A man of great wrath shall suffer punishment: for if thou deliver him, yet thou must do it again.
The sense of the last words seems to be that the connection between wrath and punishment is so invariable, that all efforts to save the passionate man from the disastrous consequences which he brings on his own head are made in vain.
Hear counsel, and receive instruction, that thou mayest be wise in thy latter end.
There are many devices in a man's heart; nevertheless the counsel of the LORD, that shall stand.
Contrast the many purposes of man, shifting, changing, from good to better, from bad to worse, and the one unchanging righteous "counsel" of Yahweh.
The desire of a man is his kindness: and a poor man is better than a liar.
The "liar" is probably the man, who makes false excuses for not giving, and so is inferior to the poor man, whose "desire," the wish to do good, is taken, in the absence of means to carry it into effect, for the act of kindness itself.
The fear of the LORD tendeth to life: and he that hath it shall abide satisfied; he shall not be visited with evil.

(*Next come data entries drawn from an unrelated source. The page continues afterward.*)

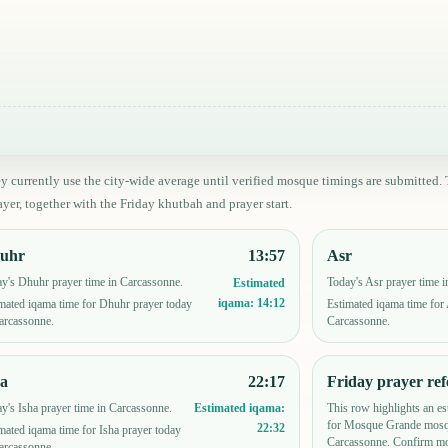
ey currently use the city-wide average until verified mosque timings are submitt
yer, together with the Friday khutbah and prayer start.
uhr
13:57
Asr
y's Dhuhr prayer time in Carcassonne.
Today's Asr prayer time 
Estimated
iqama:
14:12
mated iqama time for Dhuhr prayer today
Estimated iqama time for 
arcassonne.
Carcassonne.
ha
22:17
Friday prayer ref
y's Isha prayer time in Carcassonne.
This row highlights an es
Estimated iqama:
for Mosque Grande mosq
22:32
mated iqama time for Isha prayer today
Carcassonne. Confirm mo
arcassonne.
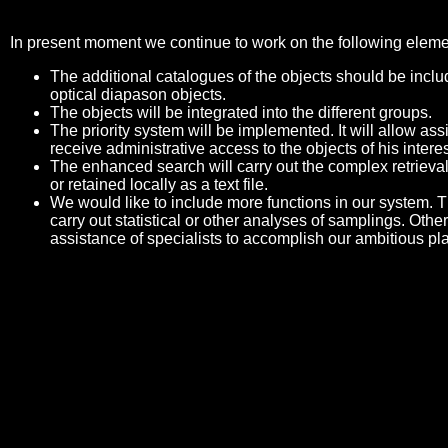
In present moment we continue to work on the following eleme
The additional catalogues of the objects should be includ
optical diapason objects.
The objects will be integrated into the different groups.
The priority system will be implemented. It will allow a
receive administrative access to the objects of his interes
The enhanced search will carry out the complex retrieval
or retained locally as a text file.
We would like to include more functions in our system. Th
carry out statistical or other analyses of samplings. Othe
assistance of specialists to accomplish our ambitious pl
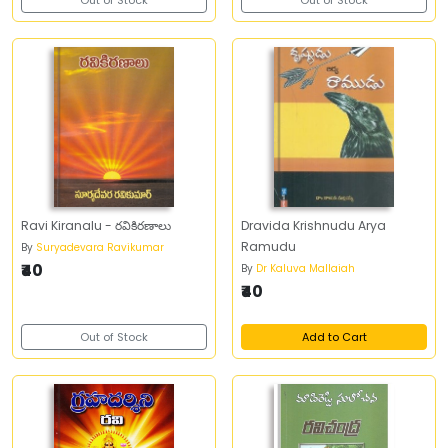
Out of Stock
Out of Stock
Ravi Kiranalu - రవికిరణాలు
Dravida Krishnudu Arya
Ramudu
By
Suryadevara Ravikumar
₹40
By
Dr Kaluva Mallaiah
₹40
Out of Stock
Add to Cart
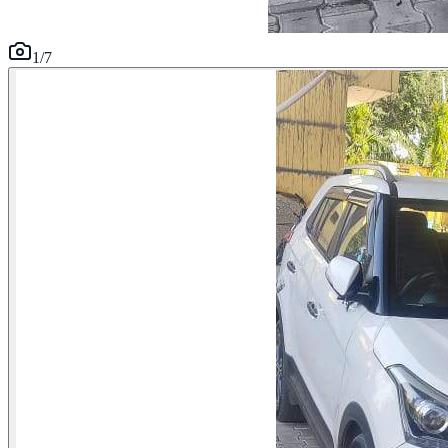
1
/
7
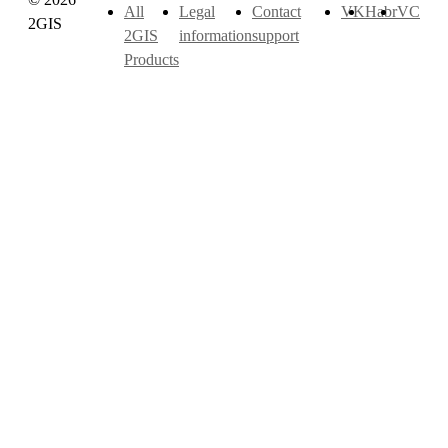
All
Legal
Contact
VK
Habr
VC
2GIS
2GIS
information
support
Products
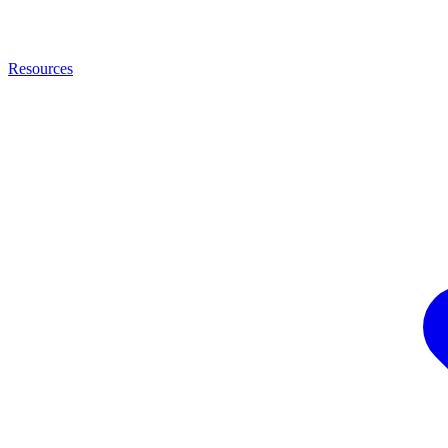
Resources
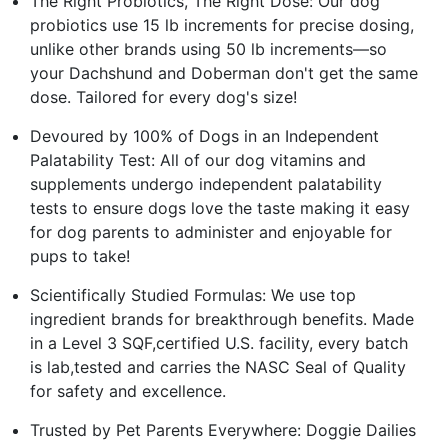
The Right Probiotics, The Right Dose: Our dog
probiotics use 15 lb increments for precise dosing,
unlike other brands using 50 lb increments—so
your Dachshund and Doberman don't get the same
dose. Tailored for every dog's size!
Devoured by 100% of Dogs in an Independent
Palatability Test: All of our dog vitamins and
supplements undergo independent palatability
tests to ensure dogs love the taste making it easy
for dog parents to administer and enjoyable for
pups to take!
Scientifically Studied Formulas: We use top
ingredient brands for breakthrough benefits. Made
in a Level 3 SQF,certified U.S. facility, every batch
is lab,tested and carries the NASC Seal of Quality
for safety and excellence.
Trusted by Pet Parents Everywhere: Doggie Dailies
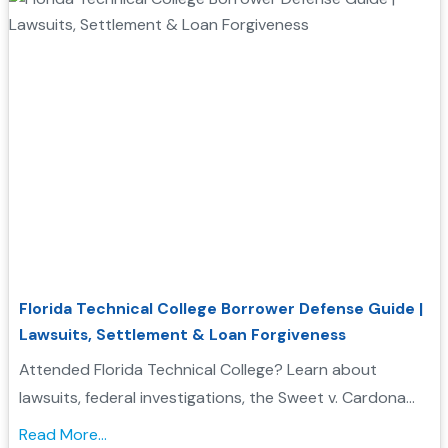
Florida Technical College Borrower Defense Guide |
Lawsuits, Settlement & Loan Forgiveness
Attended Florida Technical College? Learn about
lawsuits, federal investigations, the Sweet v. Cardona
Exhibit C list, and how these issues may support a
Read More...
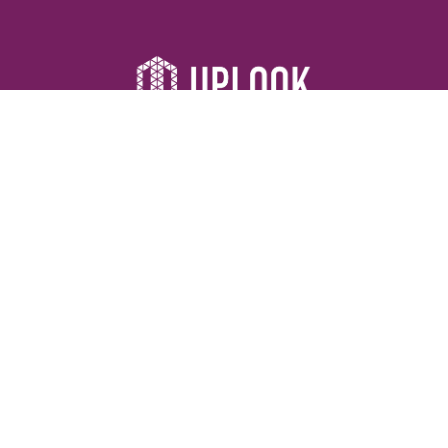
Resources
Devotionals
Uplook Magazine Archives
Podcast
Email Newsletter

Shall abide satisfied - Better, one that is satisfied hath a sure abiding-place. The word "abide" has, most probably, here as elsewhere, its original sense of "passing the night." Even in the hour of darkness he shall be free from fear.
A slothful man hideth his hand in his bosom, and will not so much as bring it to his mouth again.
Hideth his hand in his bosom - Better, dippeth his hand in the dish (compare 2 Kings 21:13). The scene brought before us is that of an Eastern feast. There are no knives, or forks, or spoons. Every guest has to help himself, or be helped by the host. Compare John 13:26.
Smite a scorner, and the simple will beware: and reprove one that hath understanding, and he will understand knowledge.
Words which embrace nearly the whole theory of punishment. If the man who offends is a "scorner," hardened beyond all hope of reformation, then punish him by way of retribution and example, and let the penalty be sharp, that even the unwary and careless may beware. If the man be "understanding," then let the punishment take the form of discipline. Admonish, reprove, educate.
He that wasteth his father, and chaseth away his mother, is a son that causeth shame, and bringeth reproach.
Or, A son that causeth shame, and bringeth reproach, is one that wasteth his father, and chaseth away his mother.
Cease, my son, to hear the instruction that causeth to err from the words of knowledge.
literally, Cease, my son, to hear instruction, that thou mayest err from the words of knowledge; advice given ironically to do that to which his weakness leads him, with a clear knowledge of the evil to which he is drifting.
An ungodly witness scorneth judgment: and the mouth of the wicked devoureth iniquity.
Ungodly witness - literally, "Witness of Belial," "worthless," "untruthful."
Devoureth iniquity - Seizes on it eagerly, as a dainty, lives on it.
Judgments are prepared for scorners, and stripes for the back of fools.